Engineers and scientists working in a heterogeneous computing environment often want to distribute the various tasks of an application – such as computation, storage, analysis, or visualization – to different types of resources and libraries. Often, a technique known as remote procedure call (RPC) is used that allows local calls to be transparently executed onto remote resources.
Using RPC on a high-performance computing system presents two limitations, however: the inability to take advantage of the native network transport and the inability to transfer large amounts of data.
To avoid these limitations, researchers at Argonne National Laboratory, in collaboration with colleagues from the HDF Group in Champaign, Illinois, and from Queen’s University in Canada, have developed Mercury – an RPC interface specifically designed for high-performance computing.
“Mercury was the ancient Roman messenger god,” said Dries Kimpe, assistant computer scientist in Argonne’s Mathematics and Computer Science Division. “We thought the name appropriately indicated the speed with which our new software handles messages and communication.”
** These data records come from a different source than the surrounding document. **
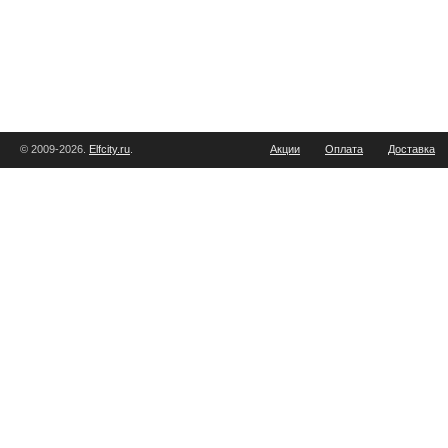
© 2009-2026.
Elfcity.ru
.
Акции
Оплата
Доставка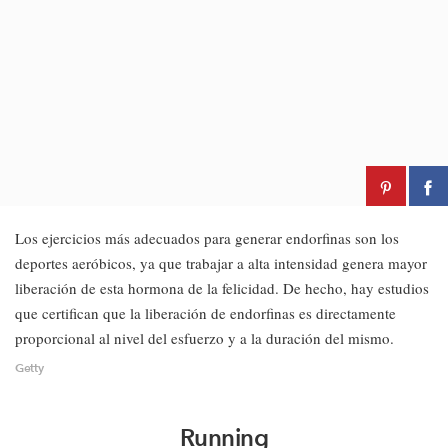
Los ejercicios más adecuados para generar endorfinas son los
deportes aeróbicos, ya que trabajar a alta intensidad genera mayor
liberación de esta hormona de la felicidad. De hecho, hay estudios
que certifican que la liberación de endorfinas es directamente
proporcional al nivel del esfuerzo y a la duración del mismo.
Getty
Running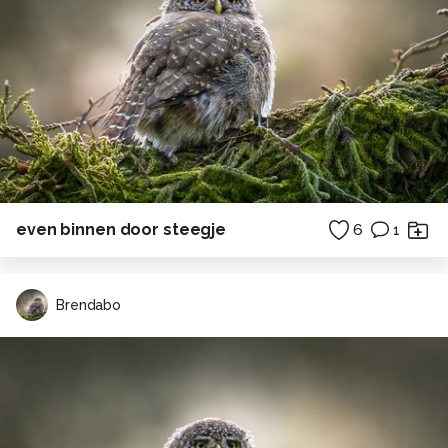
even binnen door steegje
6
1
Brendabo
Mercury builds on a small, easily ported network abstraction layer, providing operations closely matched to the capabilities of high-performance network environments. Unlike most other RPC frameworks, Mercury directly supports handling remote calls containing large data arguments. Moreover, Mercury’s network protocol is designed to scale to thousands of clients.
The research team demonstrated Mercury’s power on two high-performance computing systems: a QDR InfiniBand cluster and a Cray XE6. In bandwidth tests of bulk data transfers, for example, Mercury showed excellent scalability, with throughput either increasing or remaining stable as the number of clients increases.
Key to Mercury’s design is a generic interface that allows any function call to be transferred, avoiding the limitations of a hard-coded set of routines. Moreover, the network implementation of Mercury is abstracted, thus enabling efficient use of existing native transport mechanisms while allowing easy porting to future systems.
J. Soumagne, D. Kimpe, J. Zounmevo, M. Chaarawi, Q.Koziol, A. Afsahi, and R. Ross, Mercury: Enabling Remote Procedure Call for High-Performance Computing, Cluster 2013.